Customizing Health Checks
You can add your own health checks by implementing HealthIndicator
:
@Component
public class CustomHealthIndicator implements HealthIndicator {
@Override
public Health health() {
boolean systemUp = checkSystemStatus();
if (systemUp) {
return Health.up().withDetail("CustomService", "Available").build();
} else {
return Health.down().withDetail("CustomService", "Not Available").build();
}
}
private boolean checkSystemStatus() {
// Custom logic here, e.g., ping an external API or check resource availability
return true;
}
}
Now, /actuator/health
will include your custom health details.
Enabling/Disabling Endpoints
Not all endpoints are enabled by default for security reasons. Configure them in application.properties
or application.yml
:
management.endpoints.web.exposure.include=health,info,metrics,loggers
management.endpoint.health.show-details=always
Or to expose all endpoints (not recommended for production):
management.endpoints.web.exposure.include=*
Monitoring Metrics
Actuator collects tons of JVM and HTTP metrics automatically, accessible via /actuator/metrics
.
Example: Check JVM memory usage
GET /actuator/metrics/jvm.memory.used
Response includes measurements with tags like heap vs non-heap, memory pool names, etc.

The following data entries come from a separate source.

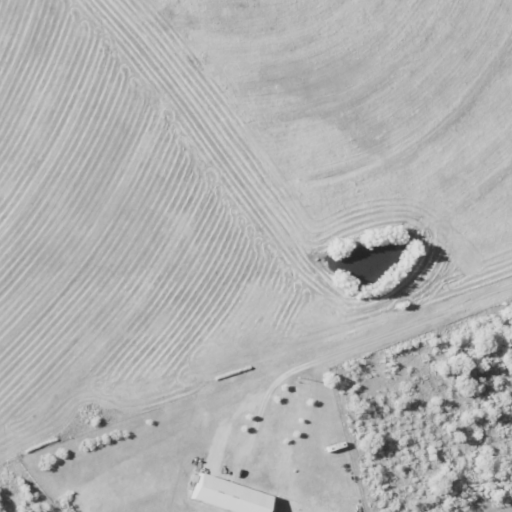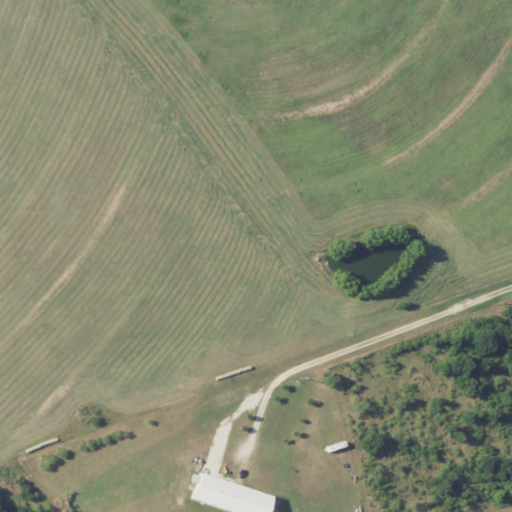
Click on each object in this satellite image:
road: (355, 357)
building: (227, 496)
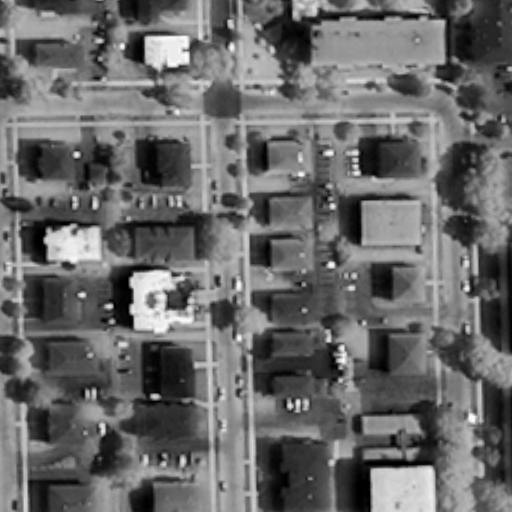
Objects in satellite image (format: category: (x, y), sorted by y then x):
road: (81, 2)
building: (52, 4)
building: (148, 7)
road: (247, 7)
road: (271, 28)
building: (485, 28)
building: (270, 29)
building: (359, 34)
building: (157, 45)
building: (51, 51)
road: (436, 51)
road: (83, 63)
road: (281, 66)
road: (223, 100)
road: (479, 114)
building: (280, 152)
building: (391, 155)
building: (48, 157)
building: (166, 160)
building: (94, 169)
building: (500, 177)
road: (310, 199)
building: (281, 208)
building: (382, 217)
building: (63, 238)
building: (156, 239)
building: (283, 250)
road: (225, 256)
building: (400, 280)
building: (501, 292)
building: (153, 295)
building: (52, 296)
building: (284, 305)
road: (454, 309)
road: (153, 332)
building: (313, 336)
building: (284, 338)
building: (399, 349)
building: (64, 352)
building: (170, 368)
building: (285, 382)
building: (314, 384)
building: (160, 416)
building: (57, 420)
road: (1, 422)
road: (2, 426)
building: (503, 435)
building: (388, 464)
building: (296, 473)
building: (168, 494)
building: (65, 496)
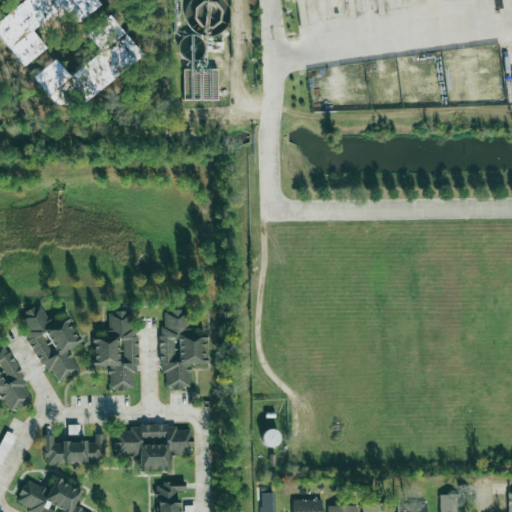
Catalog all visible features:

Integrating with Monitoring Systems
Actuator integrates seamlessly with external monitoring and visualization systems like:
- Prometheus: Use
micrometer-registry-prometheus
to expose metrics in Prometheus format. - Grafana: Visualize Prometheus metrics.
- Spring Boot Admin: A community project to monitor and manage Spring Boot applications via a nice UI.
Add Prometheus support:
<dependency>
<groupId>io.micrometer</groupId>
<artifactId>micrometer-registry-prometheus</artifactId>
</dependency>
Health Checks for Kubernetes
Kubernetes uses readiness and liveness probes to manage container lifecycle. Spring Boot Actuator can be configured to support these:
management.health.probes.enabled=true
management.endpoint.health.probes.enabled=true
You can then wire Kubernetes probes to endpoints like:
/actuator/health/liveness
/actuator/health/readiness
Summary
Spring Boot Actuator:
- Provides easy-to-use monitoring & management endpoints.
- Enables health checks essential for microservices and cloud environments.
- Collects detailed JVM, HTTP, and custom application metrics.
- Integrates smoothly with popular monitoring tools.
- Supports readiness and liveness for Kubernetes and other orchestrators.
Adding Actuator to your Spring Boot projects equips you with powerful insights and control with minimal effort.
Next Steps
- Try creating your own
HealthIndicator
for custom components. - Explore Micrometer to add application-specific metrics.
- Set up Prometheus and Grafana dashboards.
- Learn how to secure actuator endpoints in production.